A chaque fois, la propagande trouve un prétexte à cette remise à plus tard d’un voyage annoncé chaque fois en grande pompe. En vérité, il y a un peu de tout dans le mécontentement de «nos» cheikhs. La peur du petit Yémen qui, d’ores et déjà, perturbe la navigation dans le Golfe, bombarde les sites pétroliers saoudiens.
Les cheikhs vont attendre longtemps les avions furtifs F.35 promis par Trump mais dont le contrat va être étudié de plus près par Biden. Bref, ce ne sont pas les touristes israéliens qui entrent sans visas dans le pays et envahissent les plages qui vont compenser le bluff de Netanyahou qui les a roulés dans la farine. Et, cerise sur le gâteau, les Emirats viennent d’annuler chez eux la réunion tripartite Etats-Unis, Emirats, Israël. «Nos» cheikhs avec leurs courtes visions stratégiques n’avaient pas compris qu’Israël depuis les accords d’Oslo n’a jamais rempli ses obligations dans les contrats et a toujours trouvé ou créé des prétexte pour justifier ses fuites en avant.
Oui, «nos» cheikhs viennent de comprendre que Netanyahou se sert d’eux pour se faire réélire, pour attirer leurs dollars mais qu’Israël ne peut rien pour leur protection (2). Le «petit» Yémen bouscule le «géant» saoudien et un navire-espion sophistiqué israélien vient de fuir le Golfe avec un trou énorme dans sa coque. Un petit message envoyé à tous ceux qui s’aventurent dans cette mer où l’Iran et le Yémen, pour des raisons évidentes, ne veulent pas voir le loup s’introduire dans la bergerie.

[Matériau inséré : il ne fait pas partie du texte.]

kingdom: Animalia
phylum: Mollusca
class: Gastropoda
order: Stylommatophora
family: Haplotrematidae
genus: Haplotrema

Dans la seconde partie de l’article, j’aborderai le jeu des grandes puissances pour faire le lien entre le Moyen-Orient et leurs intérêts propres dans le monde d’après la «mondialisation américaine».
A. A.
(Suivra)
1- Ces élections risquent d’être un couteau dans l’eau et n’écartent pas une cinquième fois des élections qui ressemblent de plus en plus à un jeu de cirque. Même si Netanyahou arrive en tête de tous ses adversaires, l’Etat d’Israël aura une majorité introuvable. Ce cirque électoral n’est l’écume d’une situation qui a des racines dans l’histoire de la constitution de cet Etat. Et l’histoire n’est jamais prisonnière des lubies des hommes.
2- Israël vient d’installer un barrage de DCA au port d’Eilat, face à l’Arabie. Il vient de comprendre qu’il peut connaître le même sort que l’Arabie dont les ports et les sites pétroliers sont des proies faciles des missiles du Yémen.